Williamsburg Man's $450/Month Closet Revives the NY Times Real Estate Section
Today the New York Times real estate section, the paper’s not-so-subtle attempt to start an all-out class war, brings us the story of one Jack Leahy, a young musician in Williamsburg who lives in what essentially amounts to a crawl space. The space is just nine feet long, only four and a half feet wide, and oh yeah, just five feet high. And how much is Leahy paying to live in this very obvious death trap? $450.
"I think I was happy to be in New York and that I actually had a place," Leahy tells the newspaper. His main goal is to get signed to Captured Tracks record label, which, if he's successful, might pay him enough to live in a place that he doesn’t have to climb a ladder to get into and that isn’t above a performance space Leahy almost accidentally fell into once. "Too much moving around up here doesn’t feel safe," says Leahy.
Why not just call the column "How the Other Half Rents"?

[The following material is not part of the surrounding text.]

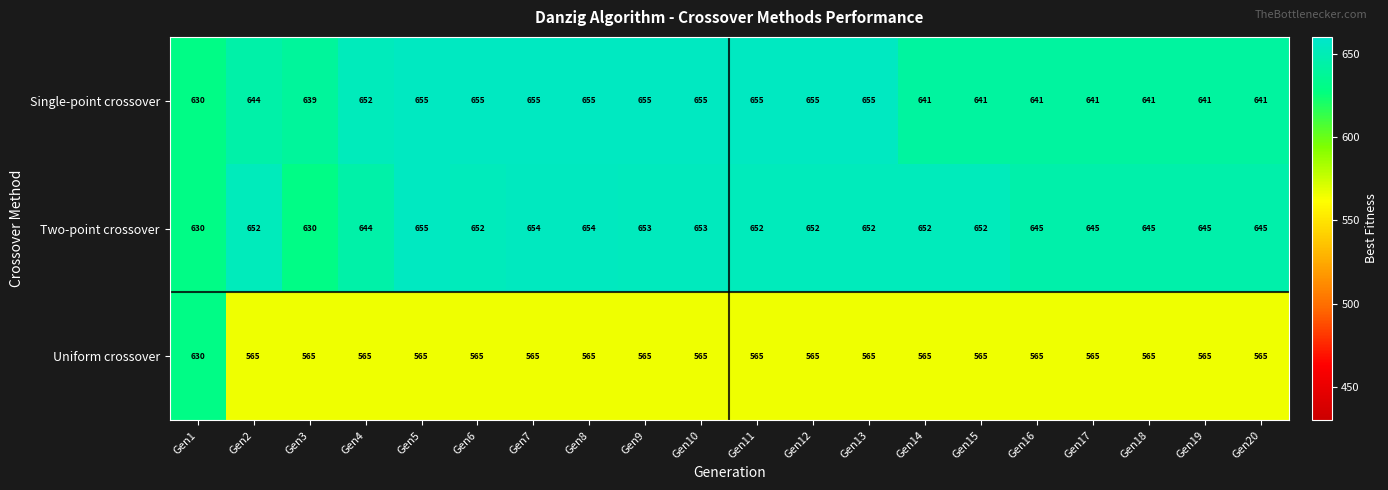

Which series has the largest range (max minus min)?

Uniform crossover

"Yeah, the cholera is bad, and it gets pretty hot in the summer, but this deal really can’t be beaten. You end up exploring the city a lot, just to get away from the rats. Great waterfront."

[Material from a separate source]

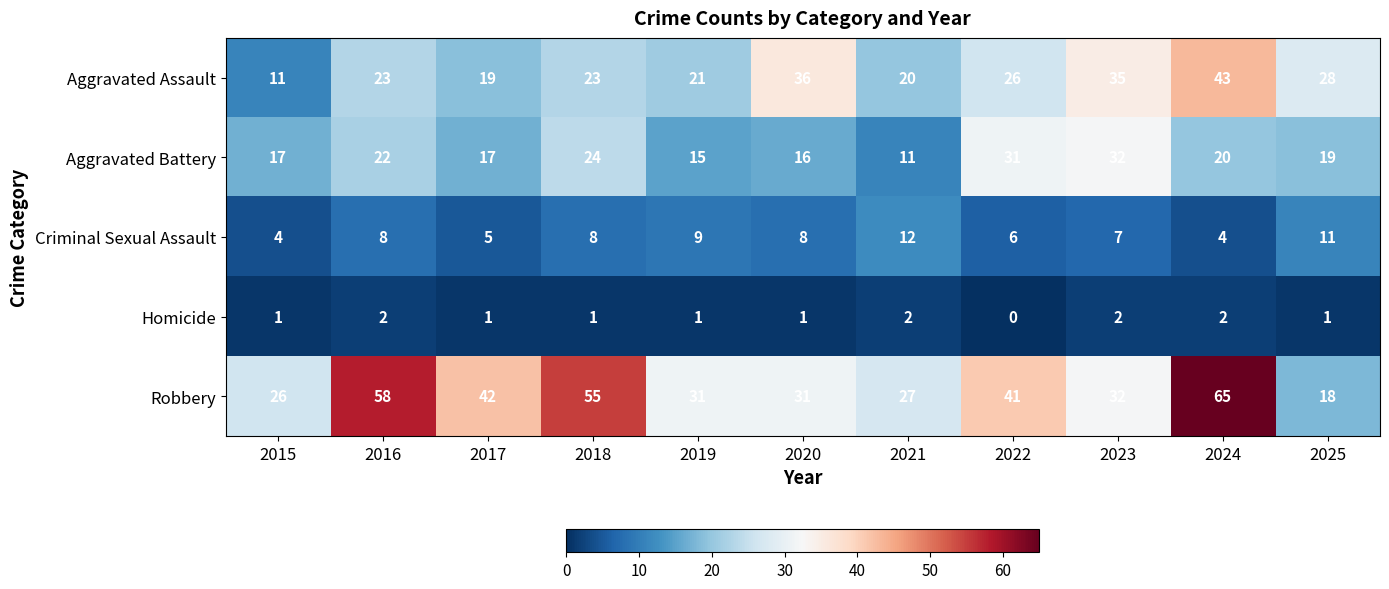

Count the number of categories in the chart.

11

Close enough: The closet living space dispatch marks the first in a new column called "Renters" for the real estate section, which the New York Times is re-launching whole this weekend, promising to feature "more service-oriented and visual journalism." Other new columns include "Voyeur," which will feature photos of out-of-control development, "The Fix," which will follow gut renovations of previously rent-stabilized apartments as they are flipped for the luxury market, and "360 View," a column that will try to give life to the fun "quirks" of the real estate market, like displacement and eviction.
This is all being done as the luxury condo market, whose advertisements have packed the dwindling pages of the Sunday Times for years, dries up, and is replaced by the vagaries of the super-charged rental market, so accordingly the Times real estate section must change as well.
As for Leahy, he tells the paper he’s signed on to stay at the space for another year. Yes, things are getting so bad in the New York City housing market that someone has decided to sign up for another year of overpaying to live in a glorified coffin. Who knows? Maybe his landlord will decide to just randomly give him a roommate one day. Anything’s possible now. The world is the Real Estate section’s oyster. Wait —anyone out there living in an oyster? Would make a great photo spread!